Phlebotomy is when a medical professional uses a needle to take a sample of your blood, usually from a vein in your arm. This blood test is an essential tool in the diagnosis of many medical conditions, including HIV/AIDS and other infectious diseases. After the blood test, your sample will be sent over to LabCorp to analyze and determine your results.


In most cases, you will not have to prepare in any way prior to your blood test. This is why walk-ins are generally acceptable. If your test does require any additional preparation, such as fasting for a certain amount of time prior to the test, your doctor will give you these instructions before you arrive.

When you arrive at our lab, your technician will have you sit or lie down and then make a fist with your hand.
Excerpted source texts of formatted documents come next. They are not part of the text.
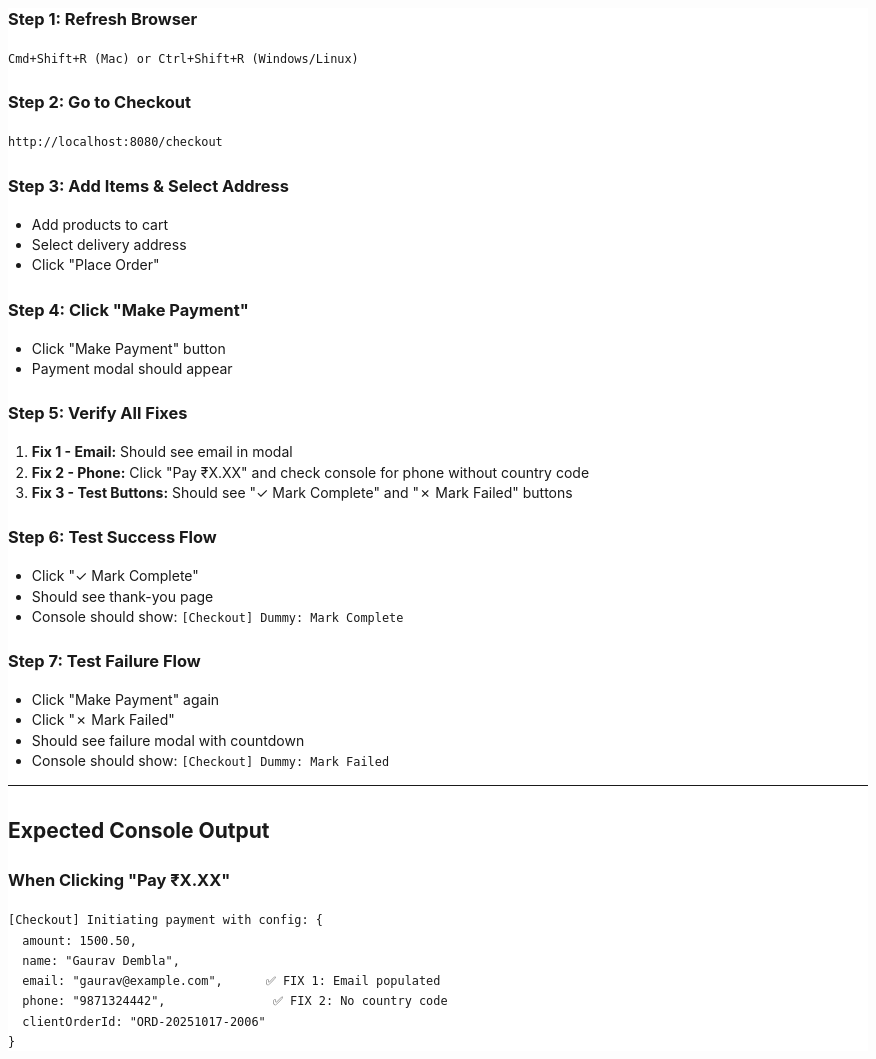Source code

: ### Step 1: Refresh Browser
```
Cmd+Shift+R (Mac) or Ctrl+Shift+R (Windows/Linux)
```

### Step 2: Go to Checkout
```
http://localhost:8080/checkout
```

### Step 3: Add Items & Select Address
- Add products to cart
- Select delivery address
- Click "Place Order"

### Step 4: Click "Make Payment"
- Click "Make Payment" button
- Payment modal should appear

### Step 5: Verify All Fixes
1. **Fix 1 - Email:** Should see email in modal
2. **Fix 2 - Phone:** Click "Pay ₹X.XX" and check console for phone without country code
3. **Fix 3 - Test Buttons:** Should see "✓ Mark Complete" and "✗ Mark Failed" buttons

### Step 6: Test Success Flow
- Click "✓ Mark Complete"
- Should see thank-you page
- Console should show: `[Checkout] Dummy: Mark Complete`

### Step 7: Test Failure Flow
- Click "Make Payment" again
- Click "✗ Mark Failed"
- Should see failure modal with countdown
- Console should show: `[Checkout] Dummy: Mark Failed`

---

## Expected Console Output

### When Clicking "Pay ₹X.XX"
```
[Checkout] Initiating payment with config: {
  amount: 1500.50,
  name: "Gaurav Dembla",
  email: "gaurav@example.com",      ✅ FIX 1: Email populated
  phone: "9871324442",               ✅ FIX 2: No country code
  clientOrderId: "ORD-20251017-2006"
}
```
At this point, the person taking your blood will tie a small band, called a tourniquet, around your upper arm to help make the veins more visible and make it easier to insert the needle into the correct spot.

Patients may feel a small pinch or sting when the needle is inserted. This is normal and is not a cause for concern. The needle will be attached to a small tube that connects to a test tube or bag for the blood to flow into. If you’re having blood drawn for tests, you may need to fill one or more test tubes. This entire process should only take a few minutes.

Once the lab has enough of a sample, the nurse or technician will remove the needle from your arm, release the tourniquet and provide you with a bandage for the affected area. You may be asked to press down gently on the spot with gauze for a few minutes until the bleeding fully stops. This bandage may be worn for up to a few hours to ensure the spot is no longer bleeding.

For more information about Washington Health Institute’s partnership with LabCorp or our on-site phlebotomy services, call our office at 202-525-5175 or schedule an appointment online.


Before you have your blood drawn, it’s important to know if a patient needs to follow any special instructions before the test. For example, some tests require that you don’t eat and/or drink for a certain amount of time. Other tests don’t require you to fast at all. Please follow the instructions provided to you.

If you don’t have any special instructions other than an arrival time, there are still some steps you can take to try to make this process easier:

  • Drink plenty of water before your appointment. When you’re hydrated, your blood volume goes up, and your veins are plumper and easier to access.
  • Eat a healthy meal before you go. Choosing one with plenty of protein and whole-grain carbohydrates may prevent you from feeling light-headed after giving blood.
  • Wear a short-sleeved shirt or layers. This makes accessing your veins easier.
  • Stop taking aspirin at least two days before your blood draw if you’re donating platelets.
  • You may wish to mention if you have a preferred arm for a person to draw blood from. This could be your nondominant arm or an area where you know a person taking your blood has had success before.


After the blood draw is finished, your phlebotomist will remove the needle, hold gauze against the puncture site, and ask you to apply pressure. Applying pressure can help reduce bruising. However, some bruising is a normal side effect of phlebotomy.

Even with these precautions, minor bruising and swelling around the puncture site can occur. Because every person’s veins are different, bruising can occur even with the most experienced phlebotomists. If you do bruise, it should go away within a few days.